Saturday, March 03, 2007

Kip, Kip, Kipelangelo

The first season of Bosom Buddies looks okay on DVD, though it really should have been a lot better: there's no excuse for not getting the surviving cast members in for special features. (I feel confident that Tom Hanks would do it if they asked him; he's quite rightly proud of the show.) But the episodes are uncut and look okay.

The theme song used on the DVDs is not Billy Joel's "My Life" but the theme that replaced it in most syndication versions: "Shake Me Loose," a vocal version of the closing-credits theme. "Shake Me Loose" actually was written by the series creator, Chris Thompson, and it appears to have been the song he wanted there in the first place (to get royalties, if nothing else). But I realize many people strongly associate "My Life" with this show and may be disappointed that it's not there.

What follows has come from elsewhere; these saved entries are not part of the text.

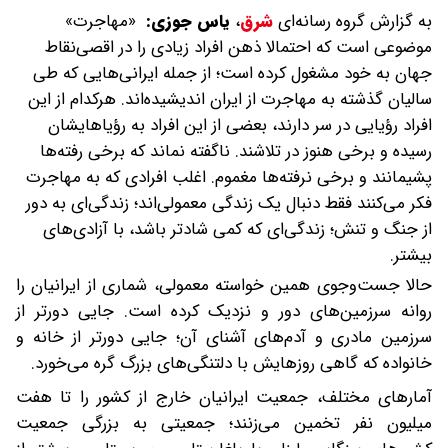
به گزارش گروه رسانه‌ای
شرق
،
یاس جوزی:
«مهاجرت‌»‌
‌موضوعی است که احتمالا ذهن افراد زیادی را در اقصی‌نقاط
جهان به خود مشغول کرده است‌؛ از جمله ایرانی‌هایی که‌ طی
سالیان گذشته به مهاجرت از ایران اندیشیده‌اند‌. هر‌کدام از این
افراد رؤیایی در سر دارند، بعضی از این افراد به رؤیا‌هایشان
رسیده و برخی هنوز در تلاشند‌. ناگفته نماند که برخی رفته‌ها‌
پشیمانند و برخی نرفته‌ها مغموم. اغلب افرادی که به مهاجرت
فکر می‌کنند فقط دنبال یک زندگی معمولی‌اند؛ زندگی‌ای به دور
از جنگ و تنش‌؛ زندگی‌ای که کمی شادتر باشد، با آزادی‌های
بیشتر‌.
حالا جست‌وجوی همین خواسته معمولی، شماری از ایرانیان را
روانه سرزمین‌های دور و نزدیک کرده است. جایی دورتر از
سرزمین مادری و آدم‌های آشنای آن؛ جایی دورتر از خانه و
خانواده که گاهی روزهایش با دلتنگی‌های بزرگ گره می‌خورد.
آمارهای مختلف، جمعیت ایرانیان خارج از کشور را تا هفت
میلیون نفر تخمین ‌می‌زنند؛ جمعیتی به بزرگی جمعیت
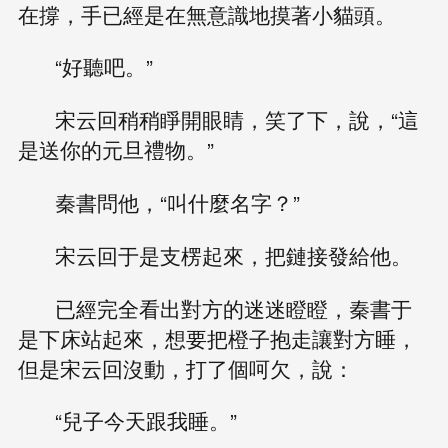
在撐，手已經是在無意識地摸著小貓頭。
“好聽吧。”
宋云回稍稍睜開眼睛，笑了下，說，“這
是送你的元旦禮物。”
秦書問他，“叫什麼名字？”
宋云回于是支楞起來，把鏈接發給他。
已經完全看出對方的迷迷瞪瞪，秦書于
是下床站起來，想要把橙子抱走讓對方睡，
但是宋云回沒動，打了個呵欠，說：
“兒子今天跟我睡。”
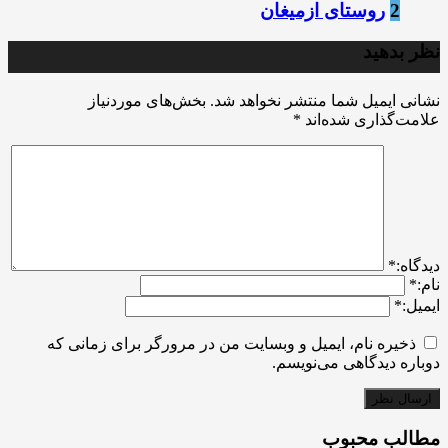
2
روستای ازمیغان
نظر بدهید
نشانی ایمیل شما منتشر نخواهد شد.
بخش‌های موردنیاز
علامت‌گذاری شده‌اند
*
ديدگاه:
*
نام:
*
ایمیل:
*
ذخیره نام، ایمیل و وبسایت من در مرورگر برای زمانی که
دوباره دیدگاهی می‌نویسم.
مطالب محبوب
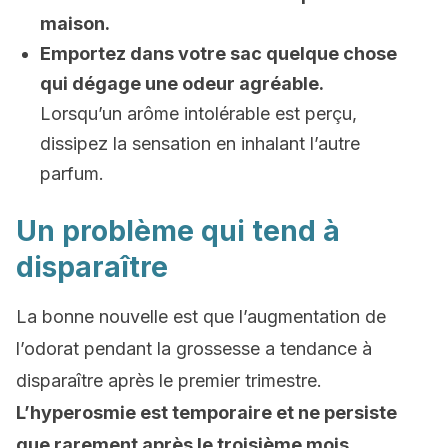
maison.
Emportez dans votre sac quelque chose
qui dégage une odeur agréable.
Lorsqu’un arôme intolérable est perçu,
dissipez la sensation en inhalant l’autre
parfum.
Un problème qui tend à
disparaître
La bonne nouvelle est que l’augmentation de
l’odorat pendant la grossesse a tendance à
disparaître après le premier trimestre.
L’hyperosmie est temporaire et ne persiste
que rarement après le troisième mois.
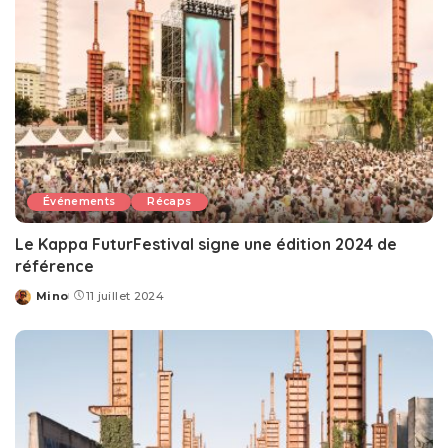
Événements
Récaps
Le Kappa FuturFestival signe une édition 2024 de
référence
Mino
11 juillet 2024
Posted
by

As always, the best parts of the show are the ones that have the least to do with the ostensible premise of two guys dressing in drag. As the season goes on, the drag element was de-emphasized, and by the second (and better) of the two seasons, they would go whole episodes without donning the dresses. It's not just that Hanks and Scolari were funnier in their own clothes, with the freedom to ad-lib and make up physical business -- the women's clothes restricted their feedom to move around. But as this mini-history of the show mentions, the elaborate costume changes slowed the show down and killed the spontaneous feel that made it fun:

"They made up a lot of business," says [staff writer Leonard] Ripps about the duo's repartee. "They were very active in suggesting ideas because they're very creative guys. The drag was the most difficult part of the show. They tolerated it for a season. It's just a problem doing a half hour of drag every week. It took a long time getting them in and out of wardrobe, which meant it was tough maintaining any kind of momentum in front of a live audience."

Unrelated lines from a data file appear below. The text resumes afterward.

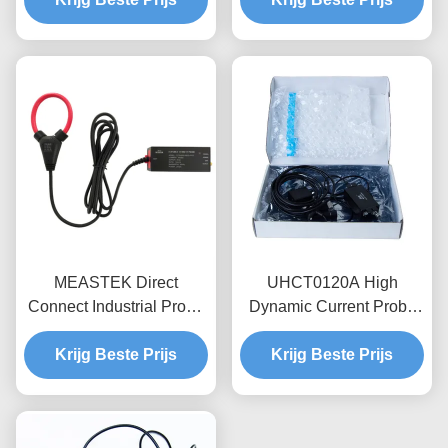
zwevende meting voor
Probe
power electronics
MEASTEK Direct
UHCT0120A High
Connect Industrial Probe
Dynamic Current Probe
LCTD-serie Lage
0.12kA Peak 70%/ms
frequentie Flexible
Krijg Beste Prijs
Verdunning, Anti-
Krijg Beste Prijs
Current Probe, Global
interferentieontwerp
Voltage Adaptation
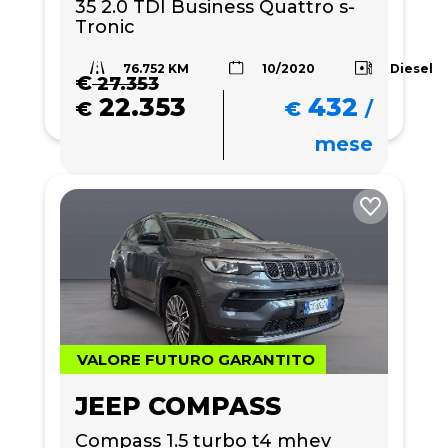
35 2.0 TDI Business Quattro s-
Tronic
76.752 KM
Diesel
10/2020
€
27.353
22.353
432
€
€
/
mese
VALORE FUTURO GARANTITO
JEEP COMPASS
Compass 1.5 turbo t4 mhev 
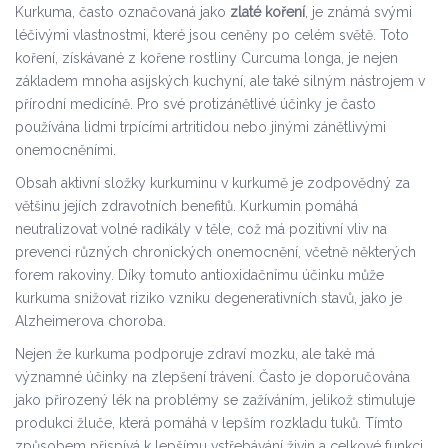
Kurkuma, často označovaná jako
zlaté koření
, je známá svými
léčivými vlastnostmi, které jsou ceněny po celém světě. Toto
koření, získávané z kořene rostliny Curcuma longa, je nejen
základem mnoha asijských kuchyní, ale také silným nástrojem v
přírodní medicíně. Pro své protizánětlivé účinky je často
používána lidmi trpícími artritidou nebo jinými zánětlivými
onemocněními.
Obsah aktivní složky kurkuminu v kurkumě je zodpovědný za
většinu jejích zdravotních benefitů. Kurkumin pomáhá
neutralizovat volné radikály v těle, což má pozitivní vliv na
prevenci různých chronických onemocnění, včetně některých
forem rakoviny. Díky tomuto antioxidačnímu účinku může
kurkuma snižovat riziko vzniku degenerativních stavů, jako je
Alzheimerova choroba.
Nejen že kurkuma podporuje zdraví mozku, ale také má
významné účinky na zlepšení trávení. Často je doporučována
jako přirozený lék na problémy se zažíváním, jelikož stimuluje
produkci žluče, která pomáhá v lepším rozkladu tuků. Tímto
způsobem přispívá k lepšímu vstřebávání živin a celkové funkci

The thing about the very loose, free style of Bosom Buddies, which allowed even so-so scripts to be elevated by the cast's energy and improvised bits, is that it's a kind of style you don't see in multi-camera sitcoms today. A lot of them tend to be stop-start affairs where the actors do a lot of takes, hit their marks robotically, and don't get the filming done until late at night. Which may be part of the reason why multi-camera, live-audience shows are dying out: what's the point of doing them if not to let talented comic actors cut loose in front of an audience?

I hope the first season sells well enough to justify the other season coming out; that's the season that has the real gems, like the flashback episode to the characters' high school days ("You're a fascist!") or the episode where the characters drop a water balloon on Richard Nixon's car. But the first season has some fine moments too, like anything with Ruth Dunbar (Holland Taylor) or Scolari's date with a punk rocker ("Cecily is dead -- my new name is Andrea Pus").

Or this art show, which is a pretty standard sitcom bit in terms of writing (pretentious art critics, wacky conceptual artists, blah blah blah) but which builds up to one of those Bosom Buddies lines that makes no sense out of context and is hilarious in context: "It's the flag of Japan!"